### SUPPLIED RECORDS
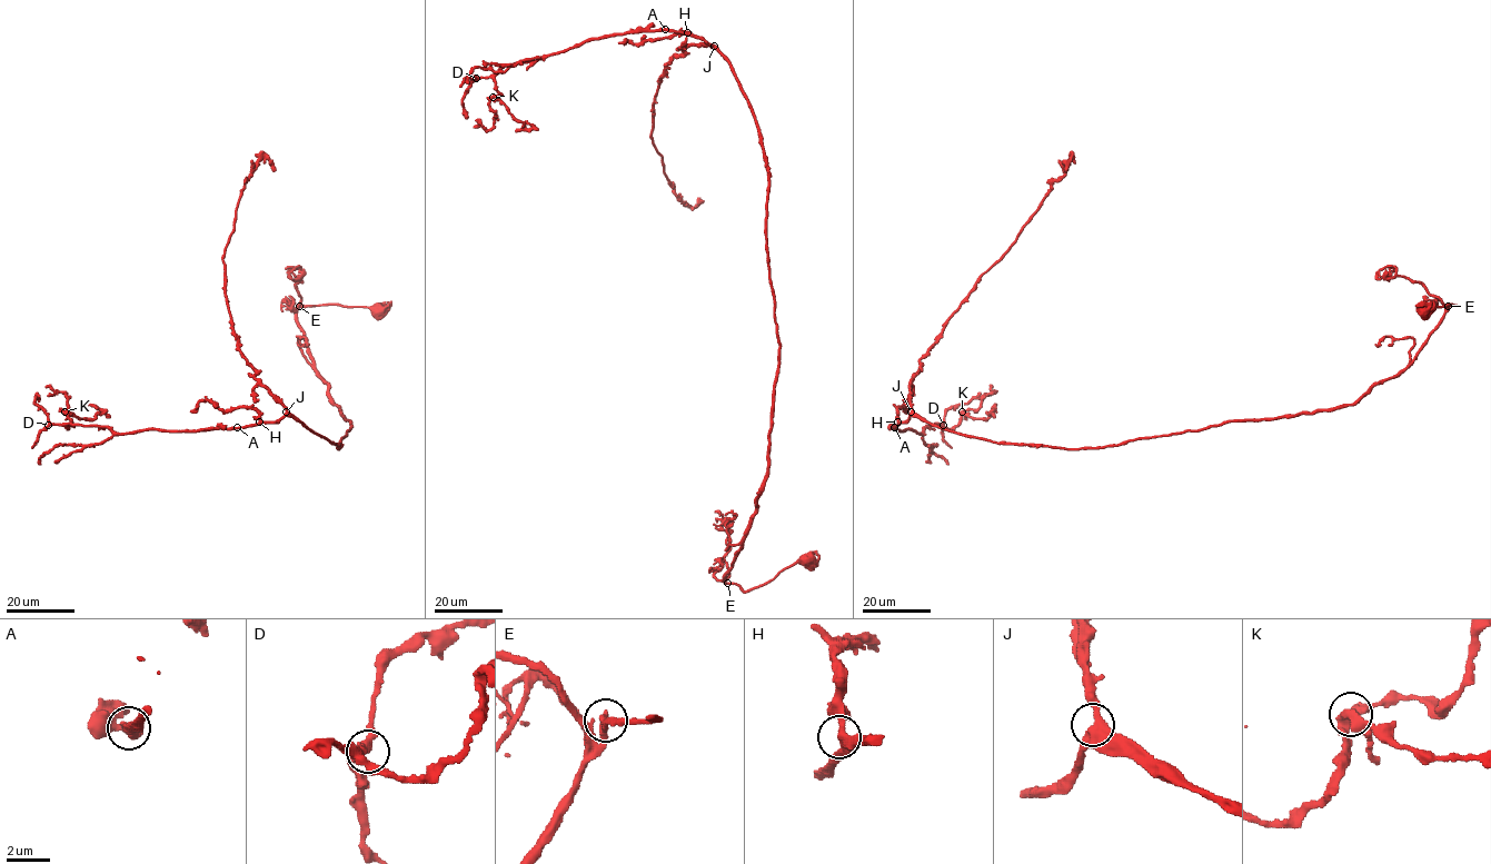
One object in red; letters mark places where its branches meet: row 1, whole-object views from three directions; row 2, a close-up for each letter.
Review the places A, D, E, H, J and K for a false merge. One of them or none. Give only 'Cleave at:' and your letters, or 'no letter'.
Cleave at: no letter

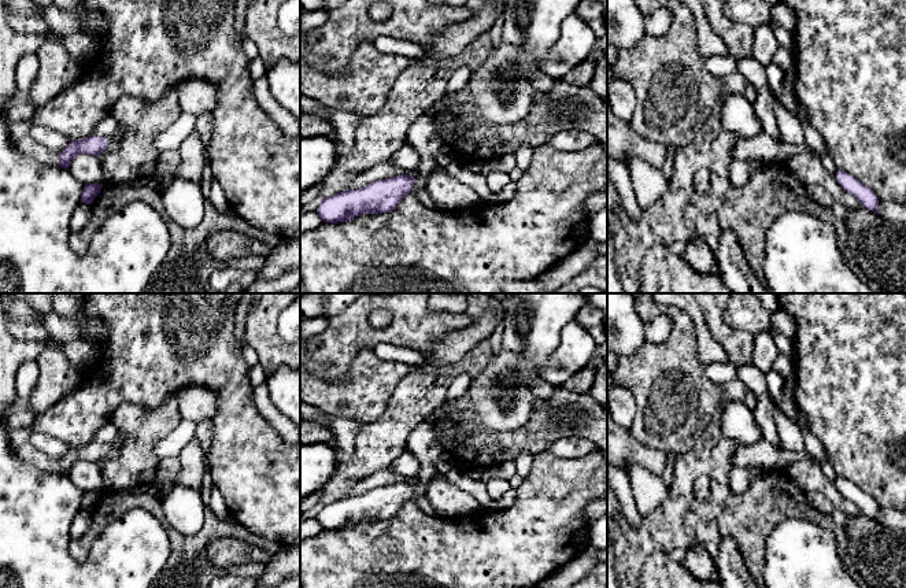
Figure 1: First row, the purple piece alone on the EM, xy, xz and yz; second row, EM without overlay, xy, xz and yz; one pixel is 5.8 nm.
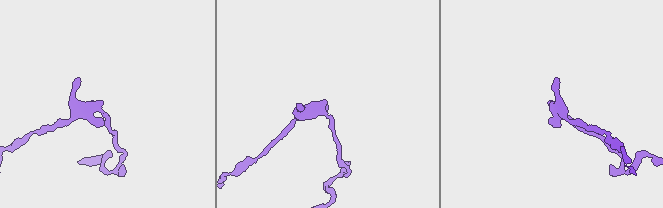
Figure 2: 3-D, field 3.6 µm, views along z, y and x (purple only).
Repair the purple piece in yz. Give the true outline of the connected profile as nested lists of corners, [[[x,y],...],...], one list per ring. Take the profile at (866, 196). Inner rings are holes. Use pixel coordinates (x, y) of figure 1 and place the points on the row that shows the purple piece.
[[[837,170],[836,180],[848,193],[855,196],[864,207],[879,215],[879,197],[870,188],[843,170]]]

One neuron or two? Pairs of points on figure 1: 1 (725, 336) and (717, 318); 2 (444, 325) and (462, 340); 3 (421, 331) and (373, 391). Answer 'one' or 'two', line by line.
1: one
2: two
3: two

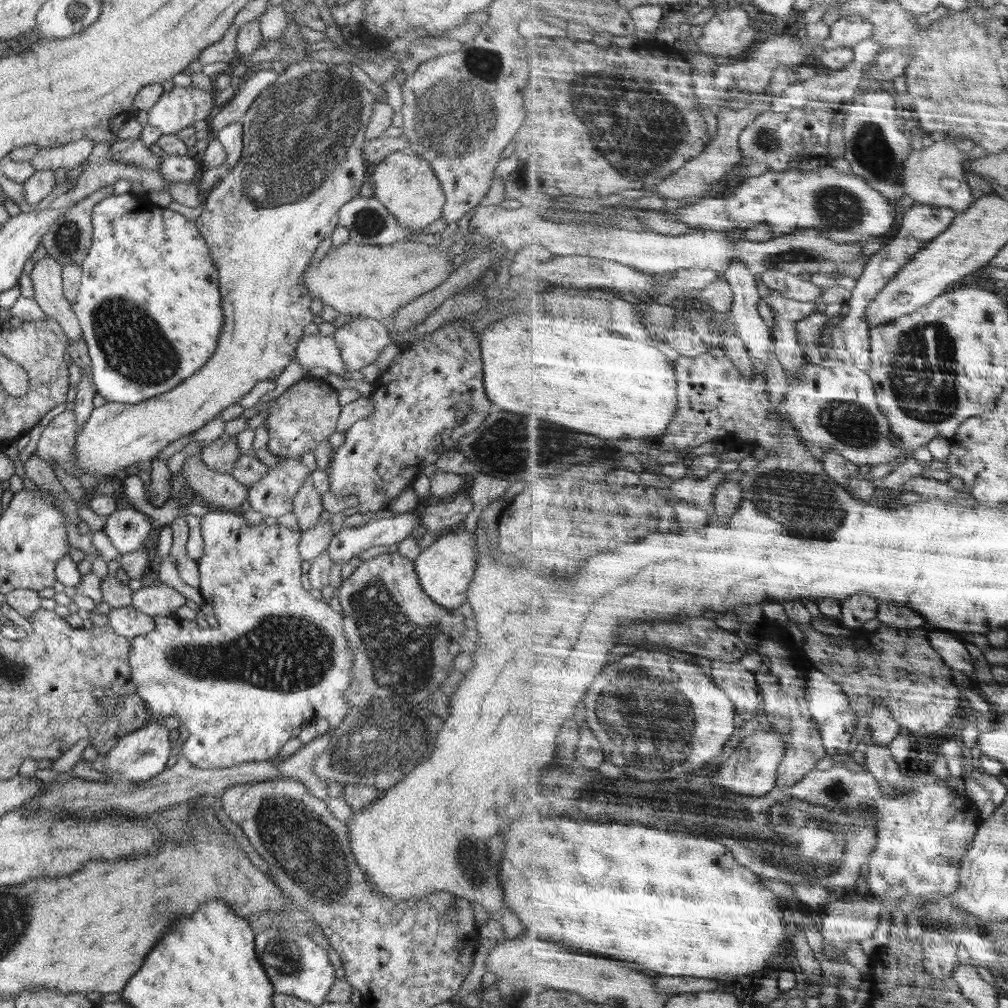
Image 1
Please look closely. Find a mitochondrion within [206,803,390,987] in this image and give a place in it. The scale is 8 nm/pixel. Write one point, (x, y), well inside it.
(287, 961)

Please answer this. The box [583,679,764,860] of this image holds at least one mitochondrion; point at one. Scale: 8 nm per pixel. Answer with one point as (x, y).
(609, 798)

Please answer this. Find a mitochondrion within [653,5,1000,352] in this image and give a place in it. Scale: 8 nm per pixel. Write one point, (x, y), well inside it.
(870, 147)

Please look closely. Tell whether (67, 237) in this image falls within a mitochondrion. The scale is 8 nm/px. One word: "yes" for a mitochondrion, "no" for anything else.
yes

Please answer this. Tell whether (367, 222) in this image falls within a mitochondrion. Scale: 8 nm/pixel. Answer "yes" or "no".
yes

### WHAT THE TASK REQUIRES
The records above are to be quoted exactly, with all pictures left out.

### TASK SOLUTION
One object in red; letters mark places where its branches meet: row 1, whole-object views from three directions; row 2, a close-up for each letter.
Review the places A, D, E, H, J and K for a false merge. One of them or none. Give only 'Cleave at:' and your letters, or 'no letter'.
Cleave at: no letter

Figure 1: First row, the purple piece alone on the EM, xy, xz and yz; second row, EM without overlay, xy, xz and yz; one pixel is 5.8 nm.
Figure 2: 3-D, field 3.6 µm, views along z, y and x (purple only).
Repair the purple piece in yz. Give the true outline of the connected profile as nested lists of corners, [[[x,y],...],...], one list per ring. Take the profile at (866, 196). Inner rings are holes. Use pixel coordinates (x, y) of figure 1 and place the points on the row that shows the purple piece.
[[[837,170],[836,180],[848,193],[855,196],[864,207],[879,215],[879,197],[870,188],[843,170]]]

One neuron or two? Pairs of points on figure 1: 1 (725, 336) and (717, 318); 2 (444, 325) and (462, 340); 3 (421, 331) and (373, 391). Answer 'one' or 'two', line by line.
1: one
2: two
3: two

Image 1
Please look closely. Find a mitochondrion within [206,803,390,987] in this image and give a place in it. The scale is 8 nm/pixel. Write one point, (x, y), well inside it.
(287, 961)

Please answer this. The box [583,679,764,860] of this image holds at least one mitochondrion; point at one. Scale: 8 nm per pixel. Answer with one point as (x, y).
(609, 798)

Please answer this. Find a mitochondrion within [653,5,1000,352] in this image and give a place in it. Scale: 8 nm per pixel. Write one point, (x, y), well inside it.
(870, 147)

Please look closely. Tell whether (67, 237) in this image falls within a mitochondrion. The scale is 8 nm/px. One word: "yes" for a mitochondrion, "no" for anything else.
yes

Please answer this. Tell whether (367, 222) in this image falls within a mitochondrion. Scale: 8 nm/pixel. Answer "yes" or "no".
yes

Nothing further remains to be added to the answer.